/var corrupted.....
illoai at gmail.com
illoai at gmail.com
Thu Nov 2 16:21:52 UTC 2006
On 11/2/06, Eric Schuele <e.schuele at computer.org> wrote:
> On 11/01/2006 11:05, Karol Kwiatkowski wrote:
> > On 01/11/2006 17:40, Eric Schuele wrote:
> >> Hello,
> >>
> >> [Running 6.2-PRERELEASE as of Oct 30th]
> >>
> >> My /var filesystem on my laptop died this morning.
. . .
> >> 2) If I have destroyed it what can I do at this point? I have no full
> >> backup of /var. I had nothing of any real importance on there. Some
> >> MySQL data... but I've got that. My package database comes to mind.
> >> but nothing of any personal value... just stuff to keep the OS on its
> >> feet. So... if its gone... is there anyway to create a functional /var
> >> filesystem that will allow me to "get back to work as usual"? Or is my
> >> only option a complete reinstall of everything?
. . .
> > The downside of this (option 2) is you'll loose some important
> > information about your system, /var/db/pkg comes first to my mind.
>
> With respect to the package database...
> I've seen plenty of threads from folks having lost theirs in some form
> or fashion, and the solution always seems to be "reinstall everything".
> Well, ok... sounds like a PITA, but how hard can it really be. I only
> had 30-40 "apps" installed anyway. With their deps it weighs in around
> 350 ports total. So I started to do just that. Figured I'd reinstall
> in the order I originally installed in the first place. Starting with
> Xorg. I go to the port dir and `make install`, thinking it would
> reinstall it and all its deps. No go. It does in fact reinstall Xorg,
> but none of its deps because it finds them present. Reinstalling 30-40
> apps is one things, having to manually go in and do 350... now thats a PITA!
You might be able to force mount the dirty filesystem via
mount -f
You can also try
dd if=/dev/ad0s1d of=some_dang_file_name*
And then using mdconfig to play with the resulting file.

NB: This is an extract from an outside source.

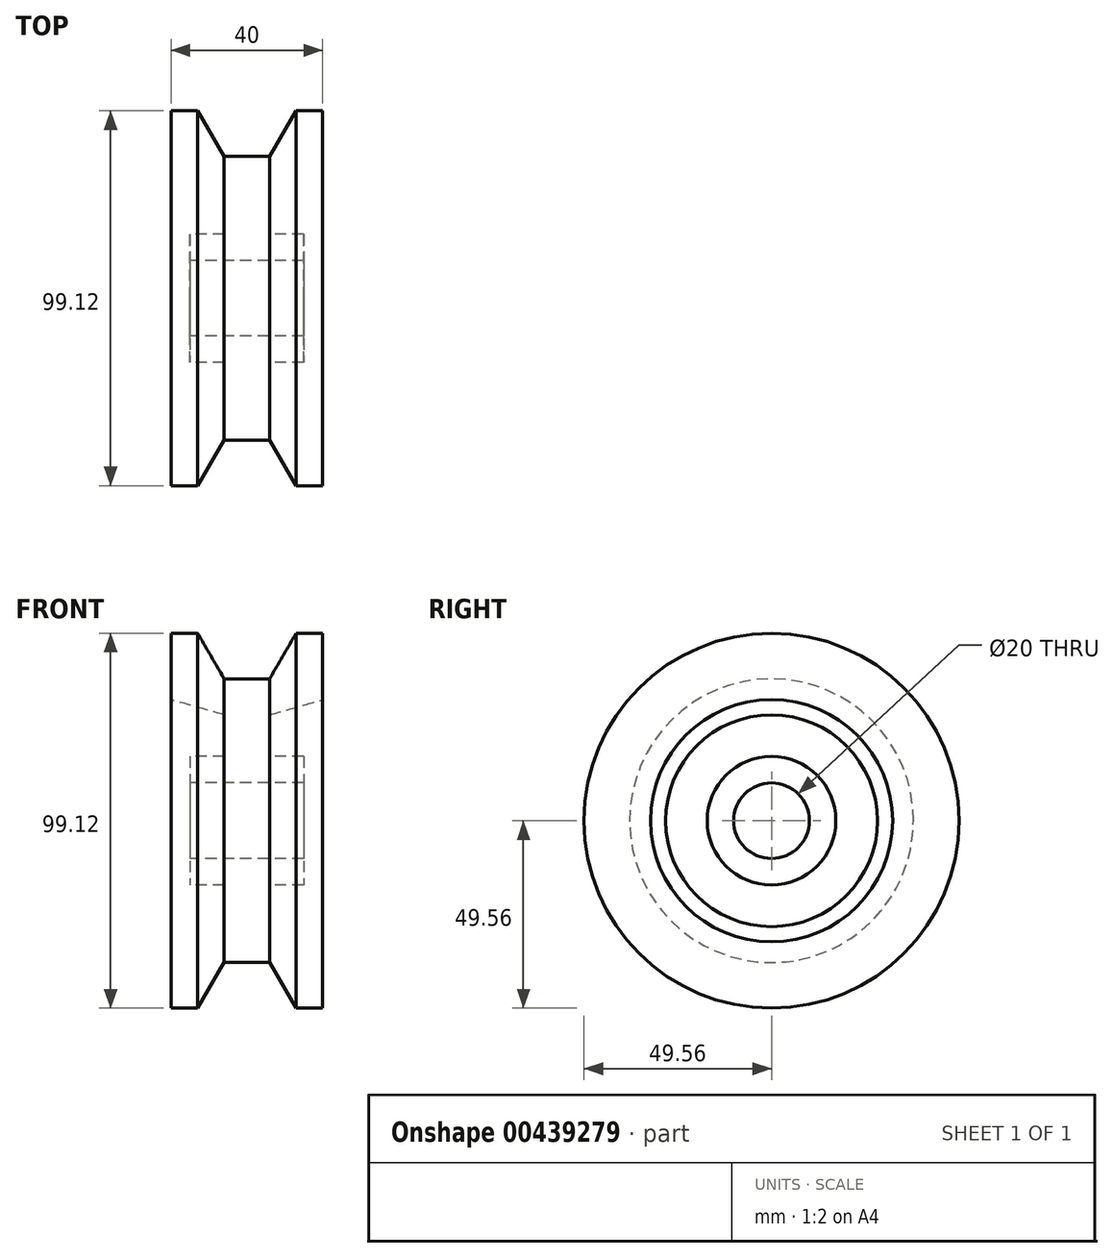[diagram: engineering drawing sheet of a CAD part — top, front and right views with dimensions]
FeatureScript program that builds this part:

mdconfig -t vnode -f some_dang_file_name -u 0 && \
mount -f /dev/md0c /mnt (maybe?)
If you can get the /var/db/pkg dir off nicely, good luck.
*(Note that this could take a long time on a 1 or 2G /var
as it reads all of the empty blocks as well, you might want
to hand it a bs= and a count= if you know about how much
of /var was full at the time, man dd for more details. Also
note that I have had faster results using sdd from ports)
I had a similar problem a while back and both methods
were able to read some of the data from the former /var,
however the /var/db/pkg directory was trashed and I ended
up having to fall back on the "reinstall everything" method.
My method ended up consisting of:
1) reinstalling portupgrade
2) reinstalling several high level programs (opera, mplayer,
gnumeric, any window managers, & so on)
3) pkgdb -F which one at a time reinstalls everything depended
on. Make sure you have backups of any important files in
/usr/local/etc as they may get overwritten.